WORK INSTRUCTIONS
The entire listing that follows must be repeated exactly, pictures excluded.

********

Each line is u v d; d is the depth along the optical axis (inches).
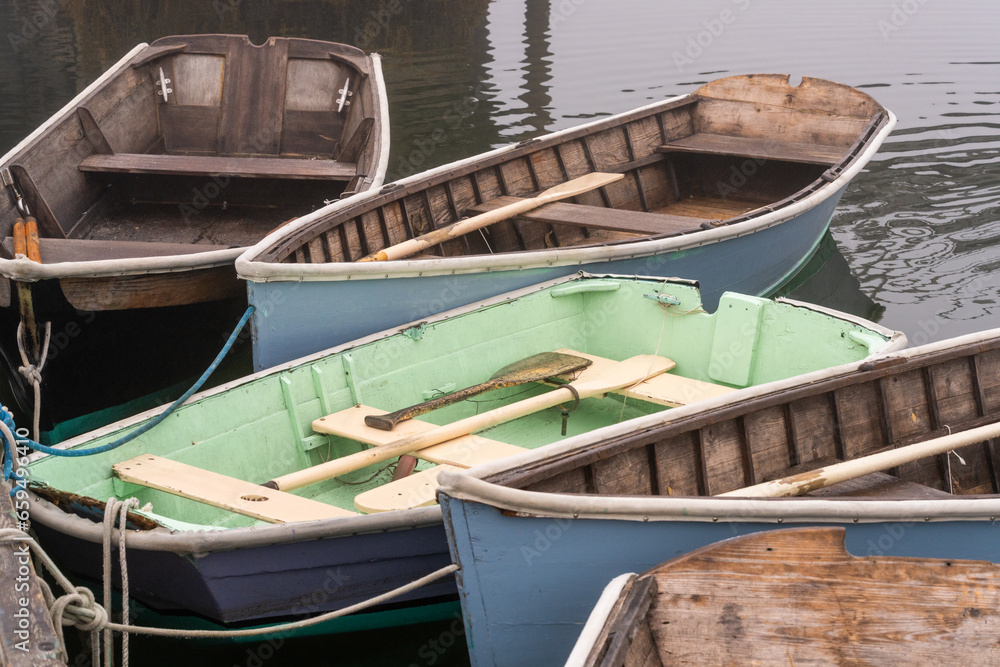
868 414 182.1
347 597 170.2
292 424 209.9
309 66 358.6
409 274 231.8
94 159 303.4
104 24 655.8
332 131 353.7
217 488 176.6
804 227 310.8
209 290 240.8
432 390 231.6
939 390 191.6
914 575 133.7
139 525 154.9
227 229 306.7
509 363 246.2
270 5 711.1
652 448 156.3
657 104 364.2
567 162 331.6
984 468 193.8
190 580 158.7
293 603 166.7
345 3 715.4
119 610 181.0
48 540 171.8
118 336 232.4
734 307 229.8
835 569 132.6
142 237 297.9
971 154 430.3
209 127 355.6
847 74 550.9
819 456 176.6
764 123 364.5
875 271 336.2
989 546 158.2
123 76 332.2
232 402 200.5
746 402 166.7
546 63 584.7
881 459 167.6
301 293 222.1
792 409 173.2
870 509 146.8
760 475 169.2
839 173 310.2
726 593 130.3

********

RESULT FOR THIS TASK
Each line is u v d; d is the depth along the optical axis (inches).
868 414 182.1
347 597 170.2
292 424 209.9
309 66 358.6
409 274 231.8
94 159 303.4
104 24 655.8
332 131 353.7
217 488 176.6
804 227 310.8
209 290 240.8
432 390 231.6
939 390 191.6
914 575 133.7
139 525 154.9
227 229 306.7
509 363 246.2
270 5 711.1
652 448 156.3
657 104 364.2
567 162 331.6
984 468 193.8
190 580 158.7
293 603 166.7
345 3 715.4
119 610 181.0
48 540 171.8
118 336 232.4
734 307 229.8
835 569 132.6
142 237 297.9
971 154 430.3
209 127 355.6
847 74 550.9
819 456 176.6
764 123 364.5
875 271 336.2
989 546 158.2
123 76 332.2
232 402 200.5
746 402 166.7
546 63 584.7
881 459 167.6
301 293 222.1
792 409 173.2
870 509 146.8
760 475 169.2
839 173 310.2
726 593 130.3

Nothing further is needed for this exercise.